_Dataset_.
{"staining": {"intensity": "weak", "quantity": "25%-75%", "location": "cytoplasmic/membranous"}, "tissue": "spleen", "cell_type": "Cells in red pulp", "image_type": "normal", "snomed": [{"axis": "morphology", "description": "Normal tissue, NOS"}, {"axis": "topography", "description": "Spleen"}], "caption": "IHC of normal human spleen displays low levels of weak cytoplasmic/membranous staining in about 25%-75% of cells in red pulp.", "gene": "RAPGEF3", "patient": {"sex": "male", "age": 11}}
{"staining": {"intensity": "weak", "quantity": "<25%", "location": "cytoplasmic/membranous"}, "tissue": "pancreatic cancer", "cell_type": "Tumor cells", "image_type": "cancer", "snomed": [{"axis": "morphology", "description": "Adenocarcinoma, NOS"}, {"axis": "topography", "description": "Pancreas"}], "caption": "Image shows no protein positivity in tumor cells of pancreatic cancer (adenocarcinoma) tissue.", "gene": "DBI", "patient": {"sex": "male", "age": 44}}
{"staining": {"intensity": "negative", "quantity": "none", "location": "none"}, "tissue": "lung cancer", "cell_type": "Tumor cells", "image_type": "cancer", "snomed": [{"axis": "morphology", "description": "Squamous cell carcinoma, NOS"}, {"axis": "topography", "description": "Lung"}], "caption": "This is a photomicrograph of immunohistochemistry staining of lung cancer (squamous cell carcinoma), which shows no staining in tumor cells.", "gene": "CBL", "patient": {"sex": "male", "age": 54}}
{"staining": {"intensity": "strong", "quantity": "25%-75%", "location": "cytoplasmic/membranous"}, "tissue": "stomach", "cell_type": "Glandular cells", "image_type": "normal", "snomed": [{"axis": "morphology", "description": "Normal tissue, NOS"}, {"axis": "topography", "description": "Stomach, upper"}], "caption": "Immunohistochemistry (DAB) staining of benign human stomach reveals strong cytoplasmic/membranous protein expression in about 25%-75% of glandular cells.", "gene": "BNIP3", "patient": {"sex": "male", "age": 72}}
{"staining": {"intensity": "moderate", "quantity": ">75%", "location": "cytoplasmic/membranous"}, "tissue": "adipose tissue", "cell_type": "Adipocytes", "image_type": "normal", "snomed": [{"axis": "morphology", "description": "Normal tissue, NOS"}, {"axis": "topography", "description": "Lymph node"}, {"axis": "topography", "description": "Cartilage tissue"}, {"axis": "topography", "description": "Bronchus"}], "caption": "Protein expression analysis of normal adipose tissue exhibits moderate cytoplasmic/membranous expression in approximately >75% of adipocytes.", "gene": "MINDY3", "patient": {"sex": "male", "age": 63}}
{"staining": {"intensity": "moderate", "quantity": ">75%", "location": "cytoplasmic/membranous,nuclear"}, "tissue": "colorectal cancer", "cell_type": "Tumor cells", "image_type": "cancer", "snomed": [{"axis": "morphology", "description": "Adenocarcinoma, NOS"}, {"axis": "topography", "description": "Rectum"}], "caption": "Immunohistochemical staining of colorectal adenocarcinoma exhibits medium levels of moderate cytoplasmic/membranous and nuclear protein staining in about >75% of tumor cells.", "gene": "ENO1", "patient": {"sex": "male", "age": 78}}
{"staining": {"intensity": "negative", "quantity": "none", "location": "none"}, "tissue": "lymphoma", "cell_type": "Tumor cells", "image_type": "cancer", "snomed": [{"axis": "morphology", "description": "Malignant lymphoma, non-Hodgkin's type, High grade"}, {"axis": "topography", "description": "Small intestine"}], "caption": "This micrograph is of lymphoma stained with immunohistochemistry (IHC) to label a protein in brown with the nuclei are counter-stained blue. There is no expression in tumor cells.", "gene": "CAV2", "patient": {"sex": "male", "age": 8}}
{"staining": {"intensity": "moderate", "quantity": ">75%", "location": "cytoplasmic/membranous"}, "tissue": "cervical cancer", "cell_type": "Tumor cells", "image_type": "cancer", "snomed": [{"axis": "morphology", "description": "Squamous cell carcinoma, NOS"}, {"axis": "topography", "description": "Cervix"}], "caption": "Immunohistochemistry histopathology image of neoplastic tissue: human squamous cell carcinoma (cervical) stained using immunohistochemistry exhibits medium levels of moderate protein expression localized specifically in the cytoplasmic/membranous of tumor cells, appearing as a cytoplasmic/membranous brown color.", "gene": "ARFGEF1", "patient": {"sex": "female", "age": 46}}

_Exercise goal_. Repeat the records, every one of them, without any deviation.

_Your response_.
{"staining": {"intensity": "weak", "quantity": "25%-75%", "location": "cytoplasmic/membranous"}, "tissue": "spleen", "cell_type": "Cells in red pulp", "image_type": "normal", "snomed": [{"axis": "morphology", "description": "Normal tissue, NOS"}, {"axis": "topography", "description": "Spleen"}], "caption": "IHC of normal human spleen displays low levels of weak cytoplasmic/membranous staining in about 25%-75% of cells in red pulp.", "gene": "RAPGEF3", "patient": {"sex": "male", "age": 11}}
{"staining": {"intensity": "weak", "quantity": "<25%", "location": "cytoplasmic/membranous"}, "tissue": "pancreatic cancer", "cell_type": "Tumor cells", "image_type": "cancer", "snomed": [{"axis": "morphology", "description": "Adenocarcinoma, NOS"}, {"axis": "topography", "description": "Pancreas"}], "caption": "Image shows no protein positivity in tumor cells of pancreatic cancer (adenocarcinoma) tissue.", "gene": "DBI", "patient": {"sex": "male", "age": 44}}
{"staining": {"intensity": "negative", "quantity": "none", "location": "none"}, "tissue": "lung cancer", "cell_type": "Tumor cells", "image_type": "cancer", "snomed": [{"axis": "morphology", "description": "Squamous cell carcinoma, NOS"}, {"axis": "topography", "description": "Lung"}], "caption": "This is a photomicrograph of immunohistochemistry staining of lung cancer (squamous cell carcinoma), which shows no staining in tumor cells.", "gene": "CBL", "patient": {"sex": "male", "age": 54}}
{"staining": {"intensity": "strong", "quantity": "25%-75%", "location": "cytoplasmic/membranous"}, "tissue": "stomach", "cell_type": "Glandular cells", "image_type": "normal", "snomed": [{"axis": "morphology", "description": "Normal tissue, NOS"}, {"axis": "topography", "description": "Stomach, upper"}], "caption": "Immunohistochemistry (DAB) staining of benign human stomach reveals strong cytoplasmic/membranous protein expression in about 25%-75% of glandular cells.", "gene": "BNIP3", "patient": {"sex": "male", "age": 72}}
{"staining": {"intensity": "moderate", "quantity": ">75%", "location": "cytoplasmic/membranous"}, "tissue": "adipose tissue", "cell_type": "Adipocytes", "image_type": "normal", "snomed": [{"axis": "morphology", "description": "Normal tissue, NOS"}, {"axis": "topography", "description": "Lymph node"}, {"axis": "topography", "description": "Cartilage tissue"}, {"axis": "topography", "description": "Bronchus"}], "caption": "Protein expression analysis of normal adipose tissue exhibits moderate cytoplasmic/membranous expression in approximately >75% of adipocytes.", "gene": "MINDY3", "patient": {"sex": "male", "age": 63}}
{"staining": {"intensity": "moderate", "quantity": ">75%", "location": "cytoplasmic/membranous,nuclear"}, "tissue": "colorectal cancer", "cell_type": "Tumor cells", "image_type": "cancer", "snomed": [{"axis": "morphology", "description": "Adenocarcinoma, NOS"}, {"axis": "topography", "description": "Rectum"}], "caption": "Immunohistochemical staining of colorectal adenocarcinoma exhibits medium levels of moderate cytoplasmic/membranous and nuclear protein staining in about >75% of tumor cells.", "gene": "ENO1", "patient": {"sex": "male", "age": 78}}
{"staining": {"intensity": "negative", "quantity": "none", "location": "none"}, "tissue": "lymphoma", "cell_type": "Tumor cells", "image_type": "cancer", "snomed": [{"axis": "morphology", "description": "Malignant lymphoma, non-Hodgkin's type, High grade"}, {"axis": "topography", "description": "Small intestine"}], "caption": "This micrograph is of lymphoma stained with immunohistochemistry (IHC) to label a protein in brown with the nuclei are counter-stained blue. There is no expression in tumor cells.", "gene": "CAV2", "patient": {"sex": "male", "age": 8}}
{"staining": {"intensity": "moderate", "quantity": ">75%", "location": "cytoplasmic/membranous"}, "tissue": "cervical cancer", "cell_type": "Tumor cells", "image_type": "cancer", "snomed": [{"axis": "morphology", "description": "Squamous cell carcinoma, NOS"}, {"axis": "topography", "description": "Cervix"}], "caption": "Immunohistochemistry histopathology image of neoplastic tissue: human squamous cell carcinoma (cervical) stained using immunohistochemistry exhibits medium levels of moderate protein expression localized specifically in the cytoplasmic/membranous of tumor cells, appearing as a cytoplasmic/membranous brown color.", "gene": "ARFGEF1", "patient": {"sex": "female", "age": 46}}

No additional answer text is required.